Exercise brief: Can you write out the stretch of rows below, from their start through the line containing "Tổng Lãnh Sự Quán", changing "Chi tiết" to "Thông tin" and keeping everything else the same? Leave the pictures out of your answer.

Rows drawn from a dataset
________

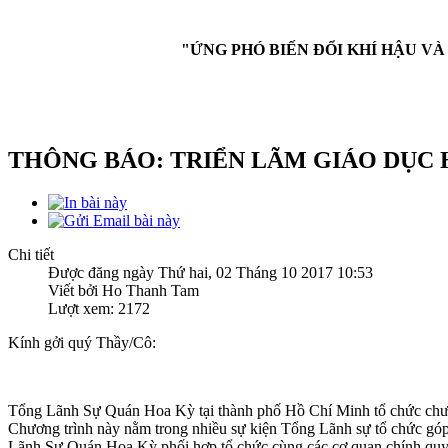
"ỨNG PHÓ BIẾN ĐỔI KHÍ HẬU V
THÔNG BÁO: TRIỂN LÃM GIÁO DỤC 
Chi tiết
Được đăng ngày Thứ hai, 02 Tháng 10 2017 10:53
Viết bởi Ho Thanh Tam
Lượt xem: 2172
Kính gởi quý Thầy/Cô:
Tổng Lãnh Sự Quán Hoa Kỳ tại thành phố Hồ Chí Minh tổ chức chư
Chương trình này nằm trong nhiều sự kiện Tổng Lãnh sự tổ chức góp 
Lãnh Sự Quán Hoa Kỳ phối hợp tổ chức cùng các cơ quan chính quyền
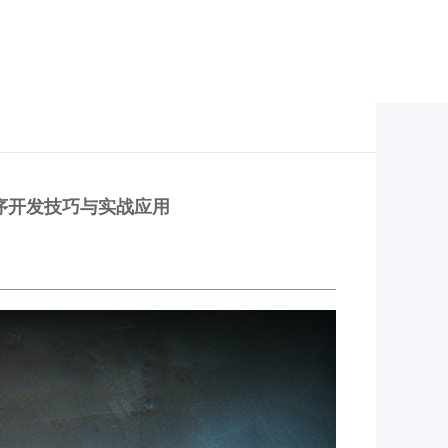
序开发技巧与实战应用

________

Written solution:
"ỨNG PHÓ BIẾN ĐỔI KHÍ HẬU V
THÔNG BÁO: TRIỂN LÃM GIÁO DỤC 
Thông tin
Được đăng ngày Thứ hai, 02 Tháng 10 2017 10:53
Viết bởi Ho Thanh Tam
Lượt xem: 2172
Kính gởi quý Thầy/Cô:
Tổng Lãnh Sự Quán Hoa Kỳ tại thành phố Hồ Chí Minh tổ chức chư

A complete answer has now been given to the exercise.